Consider a frequency response given by \[H(j\omega) = \frac{20000}{(j\omega)^2 + 300(j\omega) + 20000}\]
Given a stable LTI system with frequency response \(H(j\omega)\) \[x(t) = \frac{1}{2\pi} \int\limits_{-\infty}^{\infty} X(j\omega) e^{j\omega t}\; d\omega \longrightarrow y(t) = \frac{1}{2\pi} \int\limits_{-\infty}^{\infty} X(j\omega) H(j\omega) e^{j\omega t}\; d\omega\]
Note the output is equivalent to a signal with Fourier Transform \(Y(j\omega) = X(j\omega) H(jk\omega_0)\). That is the Fourier transform at each continuous frequency \(\omega\) is scaled by the frequency response at that frequency.
We can use this behavior to our advantage. In many applications we want to modify the values of \(a_k\) or \(X(j\omega)\) selectively, passing them unmodified, increasing (amplifying) them, or decreasing (attenuating) them. This is accomplished by designing a frequency response. Such systems are called frequency selective filters and come in 4 basic types.
We will be discussing filters in much more detail later. For now we just need to define one of the types, the lowpass filter.
Low-pass Filters attenuate high frequencies while passing through lower frequencies. They are often used to reduce the effects of high-frequency noise in a signal and to prepare it for sampling (anti-aliasing filters). They are the most common filter.
Low-pass filters remove frequency content above a threshold, \(\omega_c\), called the cutoff frequency. They have an ideal (although unrealizable) frequency response \[H(j\omega) = \left\{ \begin{array}{lc} 1 & -\omega_c < \omega < \omega_c\\ 0 & \text{else} \end{array} \right.\]
The range of frequencies below \(|\omega_c|\) are called the pass-band. The range of frequencies above \(|\omega_c|\) are called the stop-band.
Ideal CT filters cannot be implemented in practice because they are non-causal and thus physically impossible.
Practical filters are described by a frequency response that is a ratio of two polynomials in \(j\omega\), i.e. \[H(j\omega) = \frac{K \cdot(j\omega - \beta_1)\cdot(j\omega - \beta_2)\cdots (j\omega - \beta_M)}{(j\omega - \alpha_1)\cdot(j\omega - \alpha_2)\cdots (j\omega - \alpha_N)}\] where \(K\) is a constant that controls the gain at DC, and the zero or more complex coefficients \(\beta_k\) and the one or more complex coefficients \(\alpha_k\) are called the zeros and poles of the filter respectively.
Practical filters differ from ideal filters in that they cannot be zero over any finite range of frequencies and cannot transition discontinuously between stop and pass bands. Instead they must vary over the bands and transition smoothly, with a degree of variation and sharpness that is a function of the order of the filter and the exact form of the frequency response polynomials. Thus practical filters are described by additional parameters that define the stop and pass-bands.

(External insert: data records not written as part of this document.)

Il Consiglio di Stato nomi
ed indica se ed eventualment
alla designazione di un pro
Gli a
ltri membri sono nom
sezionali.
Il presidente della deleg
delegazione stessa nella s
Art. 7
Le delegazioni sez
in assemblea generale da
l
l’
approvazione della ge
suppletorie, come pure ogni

The overall gain of the filter is the magnitude of the frequency response at a frequency that depends on the filter type, zero for a low-pass filter.

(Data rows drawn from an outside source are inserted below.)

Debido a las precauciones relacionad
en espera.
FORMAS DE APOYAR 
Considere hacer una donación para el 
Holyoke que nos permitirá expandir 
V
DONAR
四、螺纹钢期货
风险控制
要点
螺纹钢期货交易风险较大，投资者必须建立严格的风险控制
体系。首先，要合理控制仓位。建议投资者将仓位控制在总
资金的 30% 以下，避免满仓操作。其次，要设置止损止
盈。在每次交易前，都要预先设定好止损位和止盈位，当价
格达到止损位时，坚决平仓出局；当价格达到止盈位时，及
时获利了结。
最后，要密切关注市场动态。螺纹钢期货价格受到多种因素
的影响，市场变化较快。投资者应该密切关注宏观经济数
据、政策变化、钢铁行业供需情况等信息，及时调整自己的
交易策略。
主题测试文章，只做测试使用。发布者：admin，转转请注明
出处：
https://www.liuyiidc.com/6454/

The pass-band is defined by the frequency at which the magnitude of the frequency response drops below the overall gain, often -3dB = \(\frac{\sqrt{2}}{2}\).

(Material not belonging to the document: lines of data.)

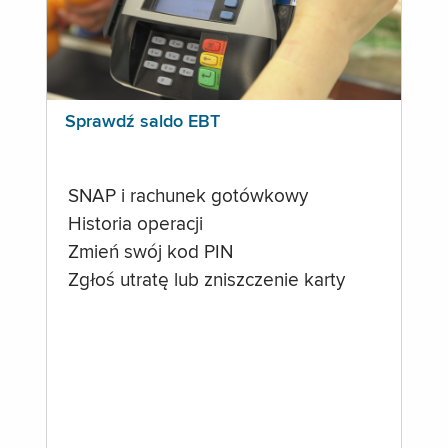
Sprawdź saldo EBT
SNAP i rachunek gotówkowy
Historia operacji
Zmień swój kod PIN
Zgłoś utratę lub zniszczenie karty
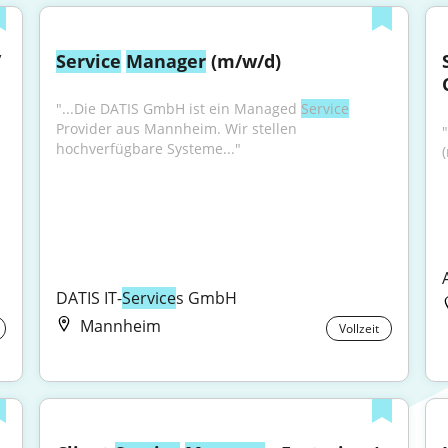
leiter / 
Service
Manager
 (m/w/d)
"...Die DATIS GmbH ist ein Managed 
Service
Provider aus Mannheim. Wir stellen 
"
hochverfügbare Systeme..."
DATIS IT-
Service
s GmbH
Mannheim
Vollzeit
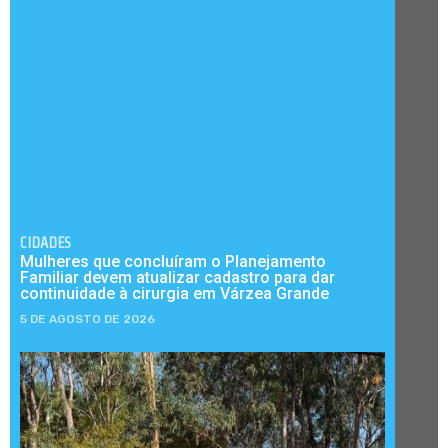
CIDADES
Mulheres que concluíram o Planejamento
Familiar devem atualizar cadastro para dar
continuidade à cirurgia em Várzea Grande
5 DE AGOSTO DE 2026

The stop-band is defined similarly, as the frequency at which the magnitude of the frequency response drops further below the overall gain, often -20dB = 0.1 or -40dB = 0.01.
The transition bandwidth is defined as the difference in the stop-band and pass-band frequencies.
The pass-band ripple is defined as the maximum deviation from the overall gain, over the pass-band.